Textual relationships collide in Matt Moses' new romantic comedy.
Shakespeare often used masks and disguises in his plays to get his characters to reveal truths about themselves to one another. But if Instant Messages had been around when he was alive, he might have written something like Matt Moses' comedy of errors The Cloud, now playing at HERE under Wes Grantom's clever direction. In this tech-savvy satire of modern romance, Moses makes smartphones and tablets the masks behind which his characters hide.
The story follows 20-something Chris (Teddy Bergman), a theatrical set designer who has just been hired to create the scenery for a university production of Shakespeare's As You Like It. His girlfriend, Katie (Mikaela Feely-Lehmann), is obsessed by her own project designing a new members-only app that allows subscribers to post naked photos of themselves. But when Katie discovers that Chris might be fooling around with his theater coworker Sandy (Polly Lee), she poses as Chris in an I-M conversation and gets Sandy to divulge secrets about her wayward Romeo. When Chris gets wind of this, he fires back with a conversation to Greg (Ryan King), Katie's ex, who also happens to be Sandy's personal trainer. Not surprisingly, confusion and recriminations ensue, spiraling the four characters into a series of revelations that could end up damaging everyone's relationships for good.

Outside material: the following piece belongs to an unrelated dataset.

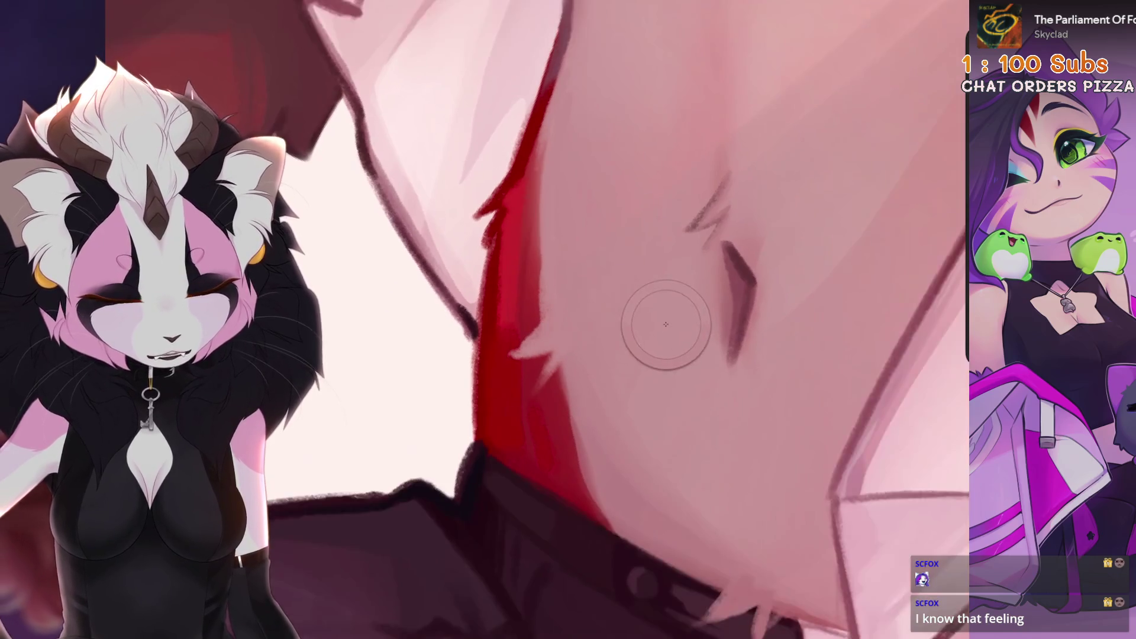
key("minus")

Throughout the play, Chris, Katie, Sandy, and Greg engage with one another via cell phones, computers, and tablets. Director Grantom gets us into the Cloud, that ethereal electronic realm where texts and e-mails live, with Driscoll Otto's creative lighting and Josh Millican's computer-bleeping sound design. Whenever the conversation takes place in the Cloud, the stage is bathed in a cool, wintry blue, unlike the warm, yellowish glow of the physical world. One of Chris and Katie's kinky things appears to be sexting each other while in the same room. Once Grantom has us on board with that opening scene, we're ready for the Cloud shenanigans that follow.
The four performances are top-notch, and often knee-slappingly funny. Feely-Lehmann portrays Katie as a driven, at times Machiavellian woman who can rejigger her moral compass whenever there's an opportunity to exploit. Bergman does a nervous, guilt-ridden, bungling cheat to a T, and King impresses with his ability to metamorphose from a smarmy, unctuous gym rat to a likable, marriageable sweetheart. Lee is the most fun to watch. Her onstage presence is as natural as can be, and her Sandy, even when behaving naughtily, possesses a charm that makes you hope she's going to find love in the end.
The Cloud sometimes plows roughshod over bumps in the storytelling. The play strains credulity with the epic texting that takes place on cell phones. Characters interrupt one another mid conversation in a way that's common when speaking face to face, but nearly impossible while thumbing a smartscreen. Neither has Moses tried to re-create the jerky, offhanded grammar of text-speak. In general, we should be grateful for that, but one can't help but think a comic opportunity was missed in avoiding it entirely.
In the end, however, we grant Moses poetic license because of the fun he pokes at society's need to tether itself to technology. "Cell phones make us more human," says Sandy. "Love the phone. Worship the phone." Though such remarks have a satirical ring to them, in the end it is technology that allows for honest communication between these four people stumbling their way through the Cloud toward love. That's a metaphor worthy of Shakespeare.